Frankly, if you don’t feel hungry in France between noon and 2pm or 7pm to 9pm, you’ve had it. You’ll be heading off to MacDonald’s (if there is one) or to the nearest kebab shop (and even they are closed after 10pm on Mondays, in Auxerre). Paris is the big exception and so are summer sea resorts – although any extension of hours tends to be at night-time – but in the rest of the country you had better get hungry when the locals expect you to.
It is possible that you may find some brasserie offering food outside these hours but the food will not always be up to scratch. Trip Advisor reviews like “Ce resto est une catastrophe” or “A éviter absolument” reflect my own experience in one particular case in Nancy. And in another case in Nevers, yes I ate at 3pm once, but someone else’s review on this chain brasserie was: “Service was terrible, staff was rude, and drinks were drastically overpriced”.

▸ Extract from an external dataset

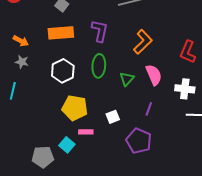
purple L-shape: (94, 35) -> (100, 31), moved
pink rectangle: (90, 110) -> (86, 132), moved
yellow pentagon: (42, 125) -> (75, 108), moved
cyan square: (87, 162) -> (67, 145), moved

I did once find a restaurant open late on a Sunday evening, in Strasbourg. Its advertised opening hours were until 11pm. I was there at 9.45pm. The only food they would cook was a cheese and ham tartiflette. Beggars can’t be choosers, so I ordered it. Dessert, maybe? “Desolé, monsieur,” came the answer. You see, many times the advertised hours will not correspond to kitchen hours. “When we entered they said they had run out of food,” runs a common complaint on a review site.
Why, every single restaurant and every single boulangerie, patisserie – even post office – opens when it wants and closes when it suits the proprietor. And, as a guidebook researcher, the responses never fail to surprise me.
Shortest opening hours prize must go to the otherwise wonderful Le Comptoir des Tontons which is only open Tuesday–Saturday noon–1pm & 7.30pm–8.30pm. Or so they said to my face.
Most complicated opening hours prize goes to La Madeleine in Sens: Monday closed. Tuesday 8pm–9.15pm, Wed–Sat 12.30–1.15pm & 8pm–9.15pm; Sunday closed, plus two weeks in June, two weeks in Aug and two weeks around Christmas.
Most perverse opening hours prize belong to Autun Central Post Office: Tues–Fri 8.30am–12.05pm & 3.30pm–6pm; Sat 8.30am–12.20pm. (I presume it takes ten minutes for employees to clear up their desks).
Then there’s the tourism offices. Take Cluny for example. Fantastically helpful, great people and I made some good friends there. But we’re talking about its opening hours are we not? April Mon–Sat 9.30am–12.30pm & 2.30pm–7pm; May–Aug daily 9.30am–7pm; Sept daily 9.30am–12.30pm & 2.30pm–7pm; Oct daily 9.30am–12.30pm & 2.30–6pm; Nov–March Mon–Sat 10am–12.30pm & 2.30–5pm.
Top prize must go to the Écomusée d’Alsace which really gives you a spreadsheet of its opening hours on its site. I spent a lot of time trying to find the algorithm and compress them into a few lines, but couldn’t. So that’s what I wrote in the relevant guidebook entry:
April–Nov, generally open 10am–6pm; July & Aug 10am–7pm, but check the online calendar for odd closing dates and staff holidays (normally mid-Nov and in Feb–March)
No wonder there is a website that tells you when a French establishment is open. And no wonder, it is still a work in progress.